# someone have ne ideas



## cichlidnoobie (Jul 28, 2008)

i have a missed tank ( a very small tank btw only 26g.) and i am running into an issue nitrate and nitrite. dangerous lvls and i have lost 1 red top mumba not sure if it is related to this issue but i am conserned


----------



## lotsofish (Feb 28, 2008)

You need to provide more information for the maximum amount of help.

First, your tank is probably too small. Second, water quality is the biggest factor for fish health.

If your tank was never cycled correctly, your fish are at risk.

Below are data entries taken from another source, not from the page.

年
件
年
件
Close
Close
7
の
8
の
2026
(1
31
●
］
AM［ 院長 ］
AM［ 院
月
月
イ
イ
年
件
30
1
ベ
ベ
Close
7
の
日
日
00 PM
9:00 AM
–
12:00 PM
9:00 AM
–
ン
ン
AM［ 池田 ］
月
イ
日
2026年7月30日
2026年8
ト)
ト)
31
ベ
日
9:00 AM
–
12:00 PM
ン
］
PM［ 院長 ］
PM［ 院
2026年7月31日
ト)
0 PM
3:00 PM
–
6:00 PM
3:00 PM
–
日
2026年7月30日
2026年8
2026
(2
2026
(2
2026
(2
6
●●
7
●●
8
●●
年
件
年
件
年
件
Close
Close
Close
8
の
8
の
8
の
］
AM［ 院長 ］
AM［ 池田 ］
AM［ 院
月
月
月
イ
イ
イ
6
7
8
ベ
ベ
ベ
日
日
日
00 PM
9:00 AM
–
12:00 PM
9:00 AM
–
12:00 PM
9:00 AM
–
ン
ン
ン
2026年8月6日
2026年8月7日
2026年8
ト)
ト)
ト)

Right now all we can do is recommend water changes to bring your levels down. Make sure you use a water conditioner to handle chlorine should your tap water need it.


----------



## cichlidnoobie (Jul 28, 2008)

yes i kno the tank is a little to small well lets stop kidding it is way to small but i have what i have and i was upsevering the rest of my fish and i found another one of my hongies** has a patchy cotton substance near his fins. i also did a water change and about half or more of the tank


----------



## Dewdrop (Nov 20, 2007)

You might want to post this problem in the illness section. I would lower the tank temp., add some salt (the proper amount....1c. per 100g.) and add some melafix. Keep the water really clean too with daily 50% water changes and readjusting the additives. At the first sign of the cottony patch growing, I'd change the water again and add maracyin I&II.
If you don't already have melafix on hand and would have to go buy it, I'd go ahead and pick up the maracyins too while at the LFS because time is very important and the quicker you catch & treat it the better your chances. Good luck.


----------



## cichlidnoobie (Jul 28, 2008)

Dewdrop said:


> You might want to post this problem in the illness section. I would lower the tank temp., add some salt (the proper amount....1c. per 100g.) and add some melafix. Keep the water really clean too with daily 50% water changes and readjusting the additives. At the first sign of the cottony patch growing, I'd change the water again and add maracyin I&II.
> If you don't already have melafix on hand and would have to go buy it, I'd go ahead and pick up the maracyins too while at the LFS because time is very important and the quicker you catch & treat it the better your chances. Good luck.


thanx


----------